INPUT RECORDS:
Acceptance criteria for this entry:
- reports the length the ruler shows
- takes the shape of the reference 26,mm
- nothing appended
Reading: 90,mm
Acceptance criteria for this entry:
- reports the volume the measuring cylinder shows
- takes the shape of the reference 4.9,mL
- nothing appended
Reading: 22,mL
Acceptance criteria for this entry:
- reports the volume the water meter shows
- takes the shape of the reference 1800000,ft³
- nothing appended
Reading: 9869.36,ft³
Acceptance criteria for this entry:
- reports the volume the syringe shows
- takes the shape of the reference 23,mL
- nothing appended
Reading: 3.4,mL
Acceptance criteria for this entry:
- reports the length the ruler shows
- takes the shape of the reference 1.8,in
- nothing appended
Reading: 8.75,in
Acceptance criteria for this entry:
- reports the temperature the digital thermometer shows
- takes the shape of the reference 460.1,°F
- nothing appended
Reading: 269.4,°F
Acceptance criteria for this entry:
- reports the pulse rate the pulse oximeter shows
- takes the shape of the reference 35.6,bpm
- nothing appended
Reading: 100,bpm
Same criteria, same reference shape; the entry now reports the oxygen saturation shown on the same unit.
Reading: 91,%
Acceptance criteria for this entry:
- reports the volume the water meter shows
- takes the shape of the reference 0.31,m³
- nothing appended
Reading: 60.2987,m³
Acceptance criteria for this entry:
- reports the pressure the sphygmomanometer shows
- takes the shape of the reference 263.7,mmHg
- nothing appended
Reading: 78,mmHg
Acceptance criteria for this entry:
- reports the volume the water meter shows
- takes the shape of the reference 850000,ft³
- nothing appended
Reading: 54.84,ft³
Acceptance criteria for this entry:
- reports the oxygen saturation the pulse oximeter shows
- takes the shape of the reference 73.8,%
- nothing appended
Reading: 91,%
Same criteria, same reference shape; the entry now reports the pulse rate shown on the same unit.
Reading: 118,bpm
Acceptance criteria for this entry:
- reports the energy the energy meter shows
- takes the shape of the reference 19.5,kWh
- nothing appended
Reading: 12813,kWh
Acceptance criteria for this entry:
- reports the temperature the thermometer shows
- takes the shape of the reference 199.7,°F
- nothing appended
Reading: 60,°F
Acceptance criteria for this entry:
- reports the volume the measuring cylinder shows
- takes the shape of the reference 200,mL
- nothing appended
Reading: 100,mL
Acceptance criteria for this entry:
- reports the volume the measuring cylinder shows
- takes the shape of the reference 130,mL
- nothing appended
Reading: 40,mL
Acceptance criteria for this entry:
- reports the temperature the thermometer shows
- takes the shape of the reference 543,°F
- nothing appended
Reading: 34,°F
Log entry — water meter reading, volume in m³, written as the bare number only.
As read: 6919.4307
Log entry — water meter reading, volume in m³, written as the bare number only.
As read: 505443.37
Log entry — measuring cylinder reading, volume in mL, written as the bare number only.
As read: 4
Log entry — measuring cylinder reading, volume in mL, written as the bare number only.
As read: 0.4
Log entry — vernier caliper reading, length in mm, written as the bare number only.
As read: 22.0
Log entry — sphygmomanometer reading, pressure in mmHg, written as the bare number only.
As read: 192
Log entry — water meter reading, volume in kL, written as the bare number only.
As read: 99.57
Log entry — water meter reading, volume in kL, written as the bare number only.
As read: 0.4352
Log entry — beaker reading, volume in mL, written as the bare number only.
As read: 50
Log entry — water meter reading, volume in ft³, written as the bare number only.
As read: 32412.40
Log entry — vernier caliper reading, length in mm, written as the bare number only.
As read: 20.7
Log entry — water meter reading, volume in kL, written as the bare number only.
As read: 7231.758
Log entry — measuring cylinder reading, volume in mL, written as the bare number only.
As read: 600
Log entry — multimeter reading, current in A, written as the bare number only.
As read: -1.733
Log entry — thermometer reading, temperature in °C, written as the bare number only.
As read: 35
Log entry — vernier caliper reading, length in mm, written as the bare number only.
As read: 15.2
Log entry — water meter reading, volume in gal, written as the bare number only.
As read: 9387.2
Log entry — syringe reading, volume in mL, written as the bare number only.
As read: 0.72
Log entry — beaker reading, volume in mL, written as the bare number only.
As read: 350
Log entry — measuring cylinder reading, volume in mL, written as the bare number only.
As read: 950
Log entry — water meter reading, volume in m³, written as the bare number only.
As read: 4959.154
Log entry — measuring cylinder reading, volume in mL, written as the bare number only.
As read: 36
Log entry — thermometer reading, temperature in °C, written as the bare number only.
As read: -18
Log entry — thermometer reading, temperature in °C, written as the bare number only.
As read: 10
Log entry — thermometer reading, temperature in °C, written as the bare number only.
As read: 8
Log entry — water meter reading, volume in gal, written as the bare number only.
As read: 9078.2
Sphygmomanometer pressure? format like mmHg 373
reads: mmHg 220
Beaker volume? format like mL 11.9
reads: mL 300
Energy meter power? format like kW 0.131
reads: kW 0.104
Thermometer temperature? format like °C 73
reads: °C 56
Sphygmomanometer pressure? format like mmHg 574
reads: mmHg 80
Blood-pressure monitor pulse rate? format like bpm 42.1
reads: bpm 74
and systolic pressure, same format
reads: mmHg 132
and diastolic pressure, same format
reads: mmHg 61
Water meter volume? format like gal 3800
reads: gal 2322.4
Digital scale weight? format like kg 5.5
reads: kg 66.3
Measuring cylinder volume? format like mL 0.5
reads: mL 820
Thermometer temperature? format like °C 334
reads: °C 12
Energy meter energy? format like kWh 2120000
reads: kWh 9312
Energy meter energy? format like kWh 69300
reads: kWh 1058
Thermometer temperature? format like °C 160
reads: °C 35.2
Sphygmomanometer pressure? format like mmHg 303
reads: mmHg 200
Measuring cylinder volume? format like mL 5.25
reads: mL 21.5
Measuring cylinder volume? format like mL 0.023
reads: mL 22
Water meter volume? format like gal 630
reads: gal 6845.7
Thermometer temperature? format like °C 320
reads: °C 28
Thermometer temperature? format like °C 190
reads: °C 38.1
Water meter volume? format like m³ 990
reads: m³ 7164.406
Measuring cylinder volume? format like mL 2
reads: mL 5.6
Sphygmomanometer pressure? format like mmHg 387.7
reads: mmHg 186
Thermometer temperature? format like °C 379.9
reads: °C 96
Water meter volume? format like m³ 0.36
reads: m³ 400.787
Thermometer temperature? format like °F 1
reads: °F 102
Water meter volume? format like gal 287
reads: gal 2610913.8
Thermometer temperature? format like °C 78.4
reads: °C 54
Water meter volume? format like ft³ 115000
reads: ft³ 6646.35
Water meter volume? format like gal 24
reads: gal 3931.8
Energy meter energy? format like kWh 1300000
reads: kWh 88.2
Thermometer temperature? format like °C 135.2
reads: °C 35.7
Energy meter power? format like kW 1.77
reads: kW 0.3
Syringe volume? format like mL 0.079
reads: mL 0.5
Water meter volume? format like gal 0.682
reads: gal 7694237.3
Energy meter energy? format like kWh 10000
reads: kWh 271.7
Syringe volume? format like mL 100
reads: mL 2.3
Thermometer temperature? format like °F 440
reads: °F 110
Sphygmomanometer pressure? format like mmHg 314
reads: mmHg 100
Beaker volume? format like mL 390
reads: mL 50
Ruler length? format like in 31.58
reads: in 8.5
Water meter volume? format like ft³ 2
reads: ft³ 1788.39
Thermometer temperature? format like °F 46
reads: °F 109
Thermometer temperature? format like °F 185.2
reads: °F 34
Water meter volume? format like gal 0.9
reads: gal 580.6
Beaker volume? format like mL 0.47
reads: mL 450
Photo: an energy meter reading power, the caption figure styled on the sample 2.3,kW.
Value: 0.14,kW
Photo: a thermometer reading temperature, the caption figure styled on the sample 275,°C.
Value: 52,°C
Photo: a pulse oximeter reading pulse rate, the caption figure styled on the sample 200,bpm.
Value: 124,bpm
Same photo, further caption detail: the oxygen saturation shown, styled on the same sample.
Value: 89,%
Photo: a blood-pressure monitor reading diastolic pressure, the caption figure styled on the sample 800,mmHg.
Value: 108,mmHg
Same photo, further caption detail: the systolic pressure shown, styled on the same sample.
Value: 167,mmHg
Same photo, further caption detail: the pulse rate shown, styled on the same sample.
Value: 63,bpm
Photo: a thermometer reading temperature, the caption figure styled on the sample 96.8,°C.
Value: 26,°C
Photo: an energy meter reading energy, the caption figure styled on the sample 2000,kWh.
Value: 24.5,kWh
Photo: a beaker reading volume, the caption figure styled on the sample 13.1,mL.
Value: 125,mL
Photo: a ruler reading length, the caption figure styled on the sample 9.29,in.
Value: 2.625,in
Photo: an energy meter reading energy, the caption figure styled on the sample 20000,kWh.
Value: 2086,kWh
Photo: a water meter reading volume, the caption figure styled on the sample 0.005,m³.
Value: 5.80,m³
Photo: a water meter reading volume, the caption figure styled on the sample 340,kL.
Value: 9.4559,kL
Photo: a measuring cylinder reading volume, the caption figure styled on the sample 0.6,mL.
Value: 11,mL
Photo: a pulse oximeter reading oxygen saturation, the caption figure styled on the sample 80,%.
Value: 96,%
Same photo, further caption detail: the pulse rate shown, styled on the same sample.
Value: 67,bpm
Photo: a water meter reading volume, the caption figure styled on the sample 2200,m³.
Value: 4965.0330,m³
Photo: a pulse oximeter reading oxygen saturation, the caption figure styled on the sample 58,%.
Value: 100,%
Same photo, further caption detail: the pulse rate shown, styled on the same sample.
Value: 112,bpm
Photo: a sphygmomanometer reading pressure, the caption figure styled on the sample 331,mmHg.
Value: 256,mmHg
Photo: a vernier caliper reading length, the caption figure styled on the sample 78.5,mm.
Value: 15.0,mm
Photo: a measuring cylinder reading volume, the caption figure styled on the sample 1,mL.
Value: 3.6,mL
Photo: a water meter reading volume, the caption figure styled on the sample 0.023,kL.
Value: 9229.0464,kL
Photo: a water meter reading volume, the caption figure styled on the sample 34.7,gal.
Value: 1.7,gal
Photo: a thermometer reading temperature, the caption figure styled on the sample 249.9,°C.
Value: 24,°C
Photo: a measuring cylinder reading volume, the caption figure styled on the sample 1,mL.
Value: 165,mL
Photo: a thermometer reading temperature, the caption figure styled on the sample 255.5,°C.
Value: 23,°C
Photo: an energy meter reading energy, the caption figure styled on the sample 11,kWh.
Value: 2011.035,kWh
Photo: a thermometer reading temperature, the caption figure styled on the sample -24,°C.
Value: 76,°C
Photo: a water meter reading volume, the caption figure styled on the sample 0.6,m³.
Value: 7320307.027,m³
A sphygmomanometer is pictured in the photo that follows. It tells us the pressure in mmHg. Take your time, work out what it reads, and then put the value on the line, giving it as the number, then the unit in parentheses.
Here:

WHAT TO PRODUCE: Can you rewrite the material starting with the line with "Water meter volume? format like ft³ 2" and going on through the line with "reads: mL 450", swapping "Water meter" for "Flow meter" and changing nothing else?

WRITTEN RESPONSE:
Flow meter volume? format like ft³ 2
reads: ft³ 1788.39
Thermometer temperature? format like °F 46
reads: °F 109
Thermometer temperature? format like °F 185.2
reads: °F 34
Flow meter volume? format like gal 0.9
reads: gal 580.6
Beaker volume? format like mL 0.47
reads: mL 450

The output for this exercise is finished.